A project led by Illinois Tech Professor of Chemical Engineering Ali Cinar has received $1.2 million from the NIH over the next four years to develop a machine learning system that can be integrated into his artificial pancreas system to enhance the accuracy of the artificial pancreas.

A project led by Illinois Tech Professor of Chemical Engineering Ali Cinar that’s aiming to help people with Type 1 diabetes has received $1.2 million from the National Institutes of Health over the next four years to develop a machine learning system that can be integrated into his artificial pancreas system to enhance the accuracy of the artificial pancreas.

The typical person with Type 1 diabetes has to make between 100 and 200 decisions every day just to keep their glucose levels stable, in effect making part of the function of their pancreas turned over to their brain, according to Cinar, who is also the Hyosung S. R. Cho Endowed Chair in Engineering.

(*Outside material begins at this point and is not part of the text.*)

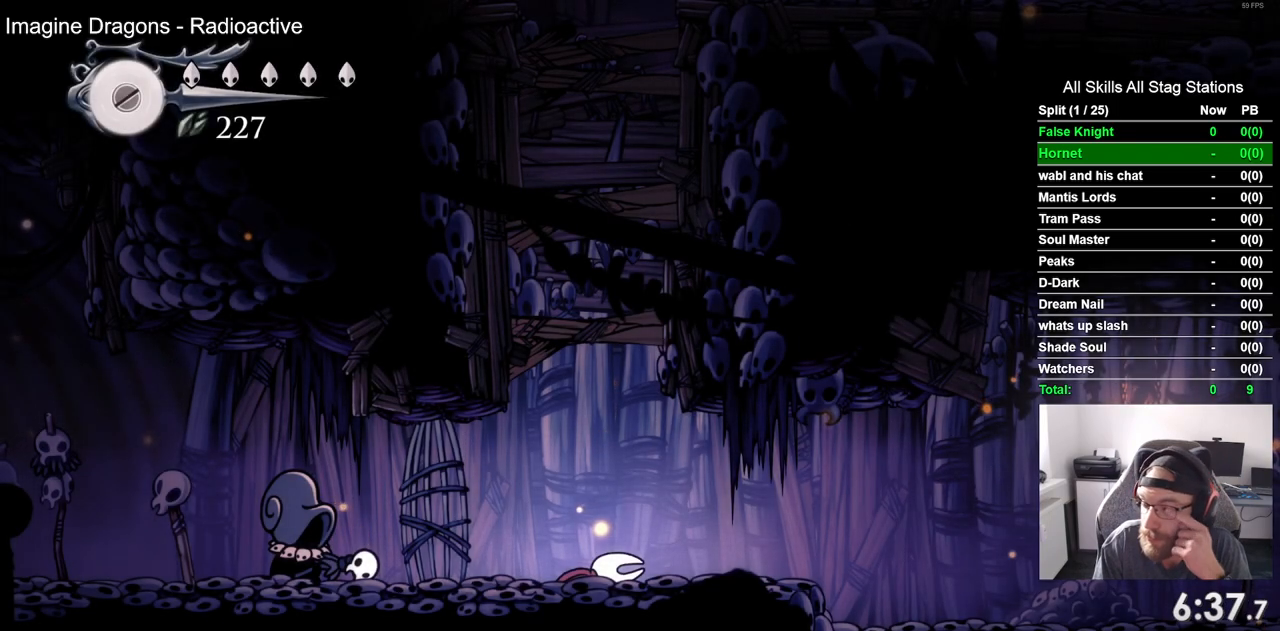
{"buttons": [], "left_stick": "center", "right_stick": "center", "events": [[17, "CROSS", "up"], [200, "CROSS", "down"], [300, "CROSS", "up"]]}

Current automated insulin delivery systems on the market require that the user calculate the carbohydrates in their meals and manually report it to the system. They also expect that the user will make manual adjustments when exercising. This takes time and effort, and it leaves this critical medical function open to human error.

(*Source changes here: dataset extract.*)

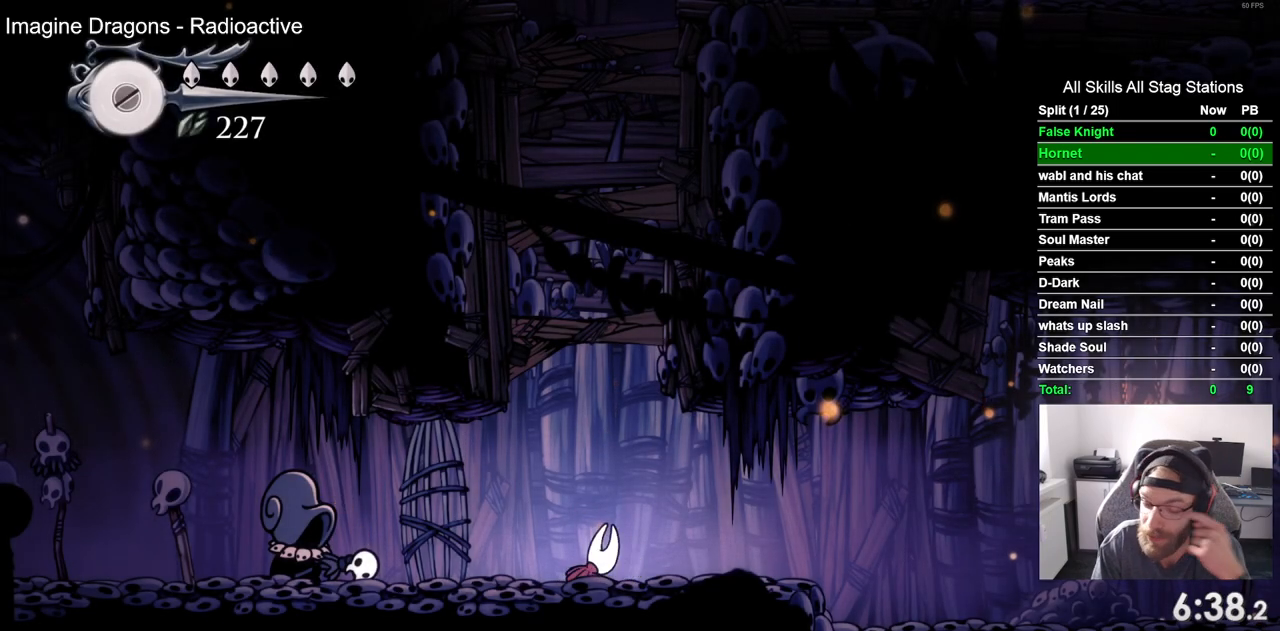
{"buttons": [], "left_stick": "center", "right_stick": "center", "events": [[33, "CROSS", "down"], [150, "CROSS", "up"], [300, "CROSS", "down"], [383, "CROSS", "up"]]}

If they misjudge or forget to provide the appropriate insulin dose, they may experience weakness, dizziness, fainting, or more serious symptoms when their glucose levels become too low, leaving them exposed to long-term complications based on out-of-target glucose ranges.

This project analyzes a person’s past behavior more extensively by using machine learning and personalizing the device’s decision-making algorithm to improve its ability to determine if someone is or will soon be engaging in behaviors that could impact glucose levels. The predictive ability is important because there is a delay between when insulin is administered and when it begins to act.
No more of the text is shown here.